If you think about it, volume management concepts are largely very
simple, and are very similar to some filesystem concepts.
Doing them both together makes a lot of sense - it leverages the
synergies (if you'll excuse the buzzwords).

A lot of the complexity in volume management comes from trying to
present an illusion of a single large device to the filesystem.  If
you didn't have to construct that illusion, you would need a lot less
code.

The blog entry which started this thread made some comment about how
little code was need for the raid-X implementation.  I suspect this is
largely because there is no need to create illusions.

> 
>  >I have had a project underway for some time (about half a day a week
>  >at the moment) to create a file system which is raid-friendly.  When
>  >configured on a raid5, it will always write a full stripe at a time,
>  >and never over-write live data.  This means that there is no need to
>  >pre-read parity or data, and it completely removes the "write hole".
> 
> This seems interesting not so much because of the write-hole but
> because of the possible increase in speed. I'm not going to ask about
> the filesystem features because I think you already said in the list
> that you want to play with it yourself :-)

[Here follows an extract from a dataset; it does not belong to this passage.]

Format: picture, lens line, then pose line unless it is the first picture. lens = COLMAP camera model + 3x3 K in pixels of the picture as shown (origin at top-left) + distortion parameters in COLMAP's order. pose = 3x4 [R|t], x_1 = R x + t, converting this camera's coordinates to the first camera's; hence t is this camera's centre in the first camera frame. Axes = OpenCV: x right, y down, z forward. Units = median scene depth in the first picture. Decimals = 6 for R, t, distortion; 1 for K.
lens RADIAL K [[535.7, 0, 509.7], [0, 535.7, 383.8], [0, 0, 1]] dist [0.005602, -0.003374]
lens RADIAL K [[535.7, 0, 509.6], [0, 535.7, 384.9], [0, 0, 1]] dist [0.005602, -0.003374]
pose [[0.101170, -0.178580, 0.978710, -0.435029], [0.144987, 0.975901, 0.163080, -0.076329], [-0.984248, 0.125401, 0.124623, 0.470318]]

I plan to post my code and doco somewhere once I get to a particular
milestone.  However that milestone seems to keep receding into the
distance....
I want the kernel module that I am writing to have substantial
read-only functionality on a filesystem that spans multiple devices.
However I have been waylaid by having the rewrite the directory
handling because my first draft didn't provide stable seek offsets for
filenames, and that really is a 'MUST'.